Murphy disagrees – he says we needed to ensure we reached beyond our base, which Better Together provided. His criticisms are that we should have been “more confident in our arguments” and not allowed ourselves to be painted as protectors of the status quo.
Boyack takes an approach between the two. She thinks a United With Labour campaign should have been more prominent from the start, but run alongside Better Together rather than instead of it. More should have been made of Labour’s devolution proposals.
Winning back voters
With Scottish Labour currently polling so badly, one former member asked how the candidates propose to win back ex-supporters.

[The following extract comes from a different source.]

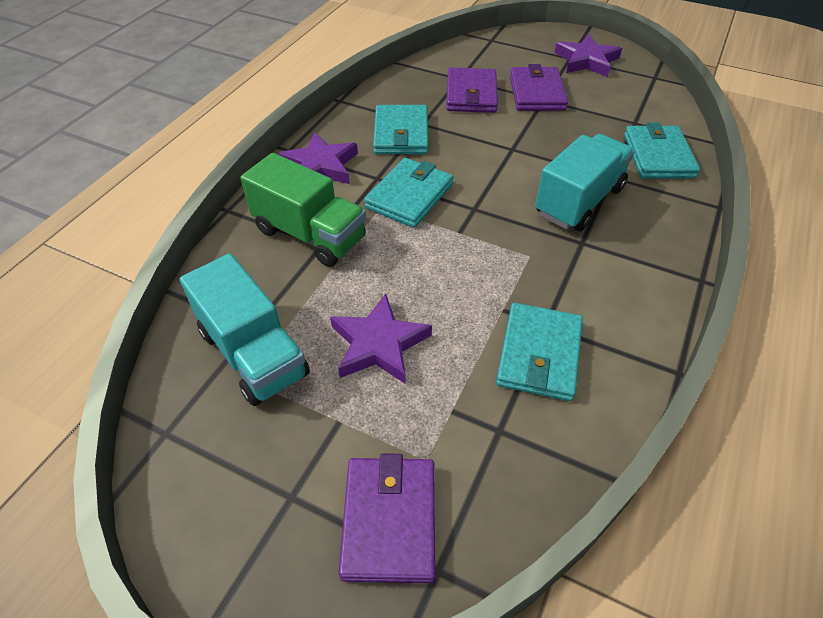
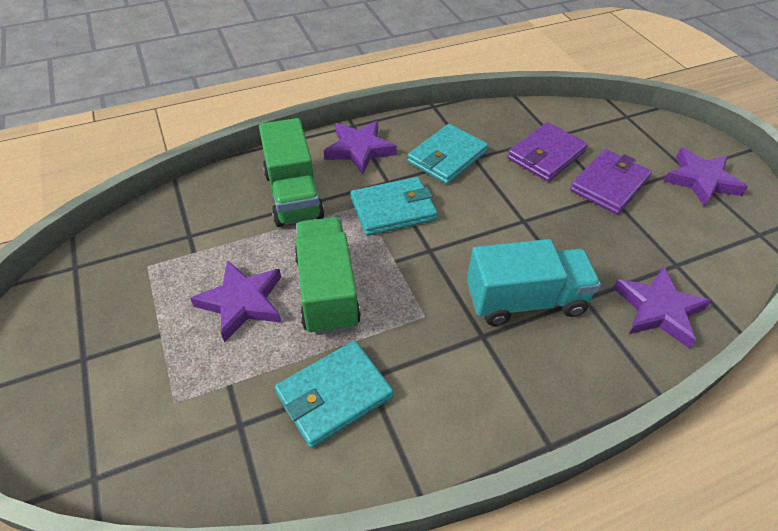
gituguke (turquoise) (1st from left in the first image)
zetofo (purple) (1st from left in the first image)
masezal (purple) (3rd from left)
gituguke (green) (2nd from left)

Findlay highlights mistakes of the last Labour government, such as Iraq and being seen as too close too business. He says we should build 50,000 new social houses, and support more and better jobs. Murphy says he has three priorities: uniting post-referendum Scotland, increasing prosperity, and reducing poverty. He says campaigning for a living wage and raiding the top rate of tax would be steps towards this. Boyack is excited by the new powers the Smith Commission would hand Holyrood, and says we must now make sure they are used to improve “social, environmental and economic justice”.
Devolution
Sarah Boyack welcomes the Smith Commission, and is pleased that five parties were able to sit down and negotiate a package of improved powers for Scotland. She says “the challenge now is to ensure those new powers are used to get people back to work and use the new powers on benefits to support people with disabilities, older people and those on low incomes.”
Jim Murphy claims ‘The Vow’ has “not only been met – it has been exceeded”. In a fairly transparent dig at the SNP, he says that it means that parties who talk about social justice but fail to act won’t be able to blame anyone else.
Neil Findlay says the proposals haven’t pleased everyone, and he would have liked to have seen “more reference to public ownership” – but he says the increased borrowing powers are “vitally important”.
Nuclear weapons
Jim Murphy says he is in favour of multilateral disarmament because he wants “a world free of nuclear weapons” and think the UK should “be part of negotiations to make the world nuclear-free”.
Both Boyack and Findlay are against the renewal of Trident. Boyack says the UK should instead invest in its “defence and peacekeeping capabilities”.